* PROVIDED RECORDS
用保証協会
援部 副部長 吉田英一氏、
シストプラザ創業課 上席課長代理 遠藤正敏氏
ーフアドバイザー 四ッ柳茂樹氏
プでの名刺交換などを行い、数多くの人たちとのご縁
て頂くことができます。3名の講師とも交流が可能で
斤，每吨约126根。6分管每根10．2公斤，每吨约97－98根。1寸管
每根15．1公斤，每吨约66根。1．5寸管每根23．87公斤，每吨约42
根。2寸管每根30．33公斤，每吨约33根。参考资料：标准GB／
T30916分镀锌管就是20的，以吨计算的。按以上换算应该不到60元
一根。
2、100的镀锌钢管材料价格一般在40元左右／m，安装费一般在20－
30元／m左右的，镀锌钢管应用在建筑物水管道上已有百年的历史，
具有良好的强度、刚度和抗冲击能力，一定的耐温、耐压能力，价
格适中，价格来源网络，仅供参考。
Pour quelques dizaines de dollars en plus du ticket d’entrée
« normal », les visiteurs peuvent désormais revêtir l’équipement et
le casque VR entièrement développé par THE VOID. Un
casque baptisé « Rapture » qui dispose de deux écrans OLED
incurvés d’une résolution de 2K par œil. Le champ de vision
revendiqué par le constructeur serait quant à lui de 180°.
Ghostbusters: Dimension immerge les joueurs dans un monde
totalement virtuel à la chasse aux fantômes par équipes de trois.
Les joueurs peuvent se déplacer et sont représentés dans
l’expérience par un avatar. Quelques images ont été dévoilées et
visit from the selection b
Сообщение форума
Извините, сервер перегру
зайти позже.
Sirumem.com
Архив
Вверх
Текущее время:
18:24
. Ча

--

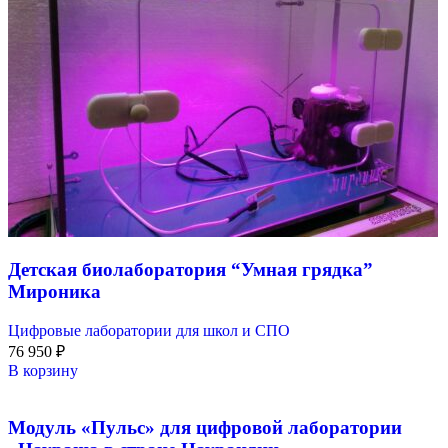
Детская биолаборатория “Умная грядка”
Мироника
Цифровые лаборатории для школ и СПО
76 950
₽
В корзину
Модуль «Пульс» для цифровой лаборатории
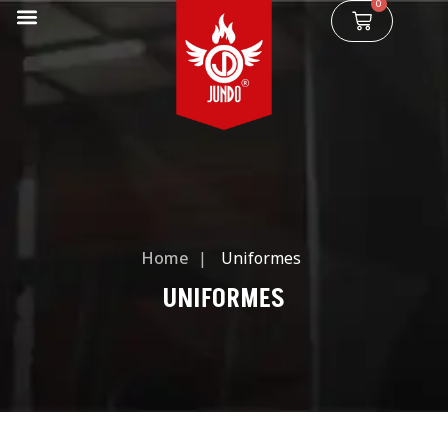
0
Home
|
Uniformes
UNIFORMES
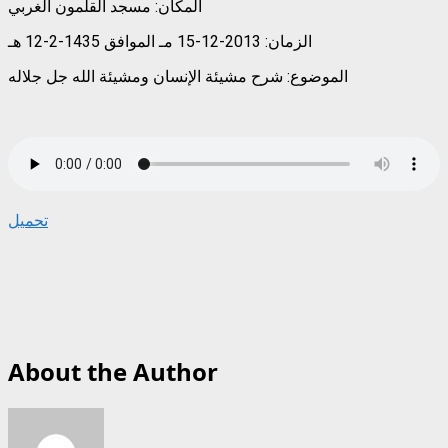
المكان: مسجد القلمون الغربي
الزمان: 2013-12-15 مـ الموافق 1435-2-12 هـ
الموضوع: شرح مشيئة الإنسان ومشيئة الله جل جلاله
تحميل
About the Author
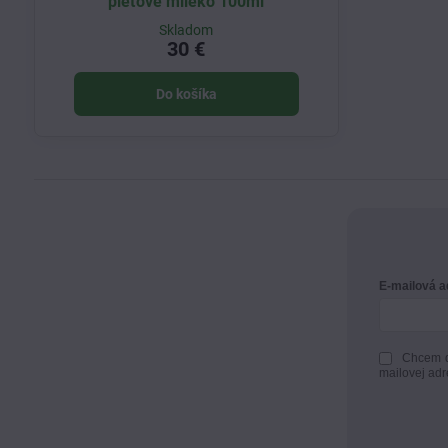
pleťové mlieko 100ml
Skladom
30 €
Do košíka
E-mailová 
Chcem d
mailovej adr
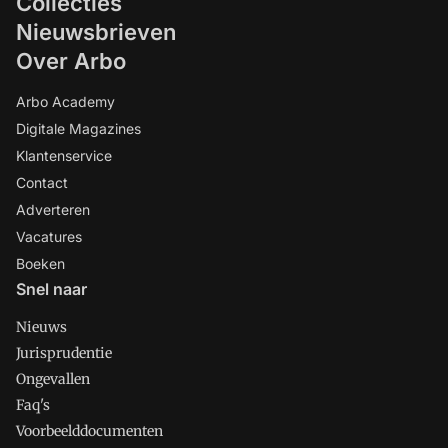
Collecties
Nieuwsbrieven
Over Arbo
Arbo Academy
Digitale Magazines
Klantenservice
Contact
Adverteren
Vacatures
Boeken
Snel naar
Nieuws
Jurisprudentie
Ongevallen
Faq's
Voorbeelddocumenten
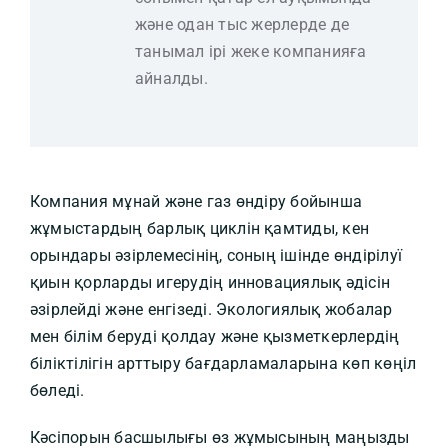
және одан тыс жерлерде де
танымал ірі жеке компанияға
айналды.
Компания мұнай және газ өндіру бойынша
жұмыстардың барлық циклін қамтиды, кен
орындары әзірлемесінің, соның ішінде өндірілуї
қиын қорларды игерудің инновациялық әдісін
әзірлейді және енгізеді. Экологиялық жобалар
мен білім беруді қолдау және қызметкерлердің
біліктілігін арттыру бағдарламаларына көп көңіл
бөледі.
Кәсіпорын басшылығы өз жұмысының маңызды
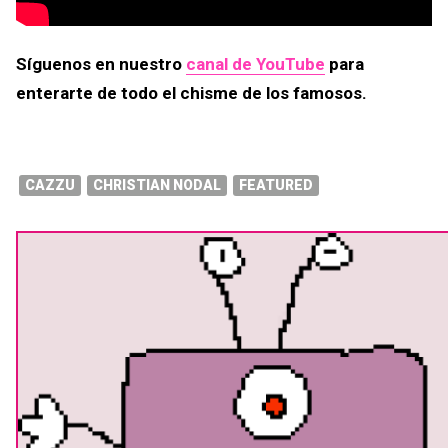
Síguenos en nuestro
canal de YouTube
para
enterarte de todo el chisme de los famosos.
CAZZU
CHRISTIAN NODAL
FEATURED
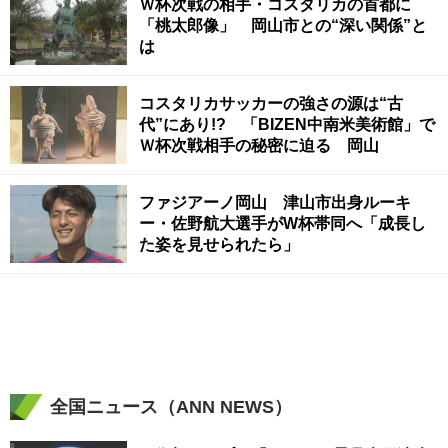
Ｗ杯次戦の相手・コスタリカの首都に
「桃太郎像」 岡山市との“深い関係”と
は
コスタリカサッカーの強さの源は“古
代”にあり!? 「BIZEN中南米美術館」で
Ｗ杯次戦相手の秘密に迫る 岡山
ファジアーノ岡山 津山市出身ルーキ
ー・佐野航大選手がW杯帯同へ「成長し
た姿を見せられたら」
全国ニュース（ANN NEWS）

* PROBLEM TO WORK ON
Only the number is wanted: how many lines in the listing contain the word "peuvent"?

* RESULT OF THE TASK
2